(Data supplied)

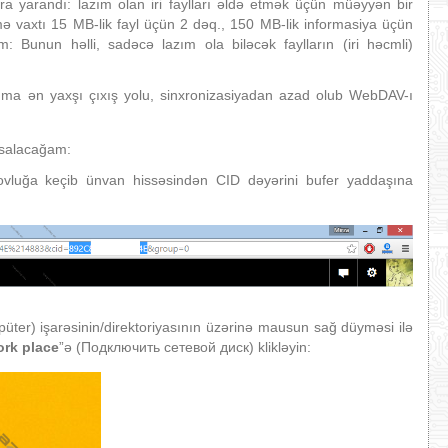
a yarandı: lazım olan iri faylları əldə etmək üçün müəyyən bir
 vaxtı 15 MB-lik fayl üçün 2 dəq., 150 MB-lik informasiya üçün
 Bunun həlli, sadəcə lazım ola biləcək faylların (iri həcmli)
 amma ən yaxşı çıxış yolu, sinxronizasiyadan azad olub WebDAV-ı
salacağam:
ovluğa keçib ünvan hissəsindən CID dəyərini bufer yaddaşına
er) işarəsinin/direktoriyasının üzərinə mausun sağ düyməsi ilə
ork place
”ə (Подключить сетевой диск) klikləyin:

(End Data supplied)

§ **Instructions to follow**: Exactly reproduce the lines of the entries above, from the one containing "Bunun həlli, sadəcə" to the very last, and no others.

§ **Task solution**:
 Bunun həlli, sadəcə lazım ola biləcək faylların (iri həcmli)
 amma ən yaxşı çıxış yolu, sinxronizasiyadan azad olub WebDAV-ı
salacağam:
ovluğa keçib ünvan hissəsindən CID dəyərini bufer yaddaşına
er) işarəsinin/direktoriyasının üzərinə mausun sağ düyməsi ilə
ork place
”ə (Подключить сетевой диск) klikləyin:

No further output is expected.